Existing end-to-end autonomous driving (E2E-AD) methods predominantly rely on single expert demonstrations through imitation learning, often leading to conservative and homogeneous driving behaviors that struggle to generalize to complex real-world scenarios. In this work, we propose DIVER, a novel E2E-AD framework that combines diffusion-based multi-mode trajectory generation with reinforcement learning to produce diverse, safe, and goal-directed trajectories. First, the model conditions on map elements and surrounding agents to generate multiple reference trajectories from each ground-truth reference trajectory that overcome the inherent limitations of single-mode imitation. Second, we treat the diffusion process as a stochastic policy and employ Group Relative Policy Optimization (GPRO) objectives to guide the diffusion process. By optimizing trajectory-level rewards for both diversity and safety, GRPO directly mitigates mode collapse and enhances collision avoidance, encouraging exploration beyond expert demonstrations and ensuring physically plausible plans.
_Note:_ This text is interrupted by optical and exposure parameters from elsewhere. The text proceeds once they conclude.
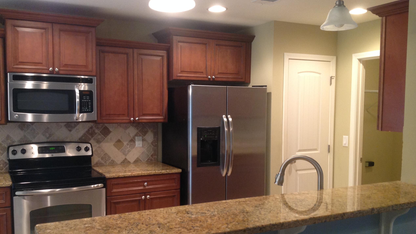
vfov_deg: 30.3
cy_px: 141
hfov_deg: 51.6
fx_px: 430
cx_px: 207
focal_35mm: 39
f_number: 2.4
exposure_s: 1/15
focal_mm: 4.28
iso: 160
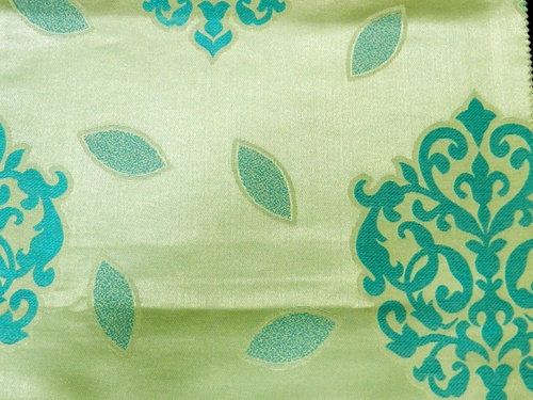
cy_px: 200
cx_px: 266
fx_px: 816
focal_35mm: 53
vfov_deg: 27.5
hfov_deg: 36.2
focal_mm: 9.4
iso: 400
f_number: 4.4
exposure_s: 1/20
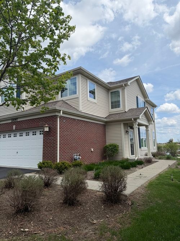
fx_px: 166
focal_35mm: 24
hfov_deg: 56.8
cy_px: 120
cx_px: 90
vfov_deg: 71.6
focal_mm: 6.76
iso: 80
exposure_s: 1/5714
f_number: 1.78
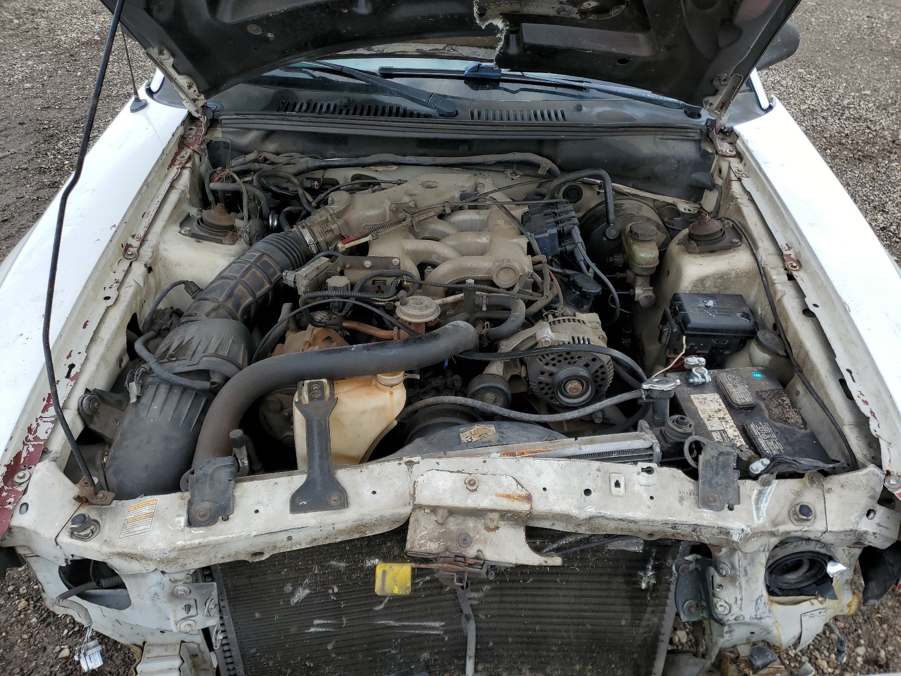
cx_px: 450
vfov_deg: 53.1
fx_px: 677
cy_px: 338
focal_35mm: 26
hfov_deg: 67.3
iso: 50
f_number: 1.5
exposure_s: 1/909
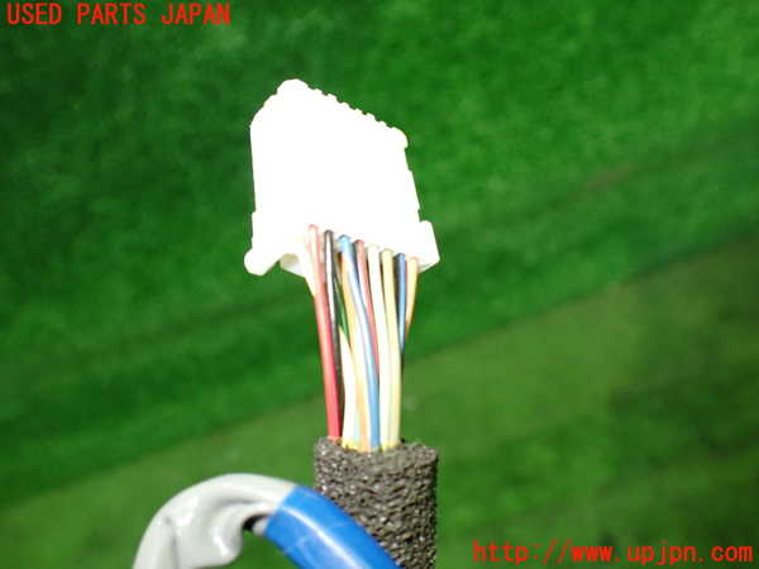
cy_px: 284
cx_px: 380
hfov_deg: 60.0
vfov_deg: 46.8
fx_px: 658
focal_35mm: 30
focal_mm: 5.4
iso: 800
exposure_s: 1/80
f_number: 2.3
Furthermore, to address the limitations of L2-based open-loop metrics in capturing trajectory diversity, we propose a novel trajectory diversity metric to evaluate the diversity of multi-mode predictions. Extensive experiments on the closed-loop NAVSIM and Bench2Drive benchmarks, as well as the open-loop nuScenes dataset, demonstrate that DIVER significantly improves trajectory diversity, effectively addressing the mode collapse problem inherent in imitation learning.

:fire: Contributions: * **DIVER Concept.** We propose the DIVER, an novel multi-mode E2E-AD framework that uses reinforcement learning to guide diffusion models in generating diverse and feasible driving behaviors. * **Diffusion Model.** We introduce the Policy-Aware Diffusion Generator (PADG), which incorporates map elements and agent interactions as conditional inputs, enabling the generation of multi-mode trajectory that capture diverse driving styles. * **Reinforcement Learning.** We leverage reinforcement learning to guide the diffusion model with diversity and safety rewards, addressing the limitations of imitation learning. * **Diversity Metric.** We propose a novel Diversity Metric to evaluate multi-mode trajectory generation, providing a more principled way to assess the diversity and effectiveness of generated trajectories compared to existing metrics. * **Performance Evaluation.** Extensive evaluations on the Bench2Drive, NAVSIM, NuScenes demonstrate that DIVER significantly improves the diversity, safety, and feasibility of generated trajectories over state-of-the-art methods.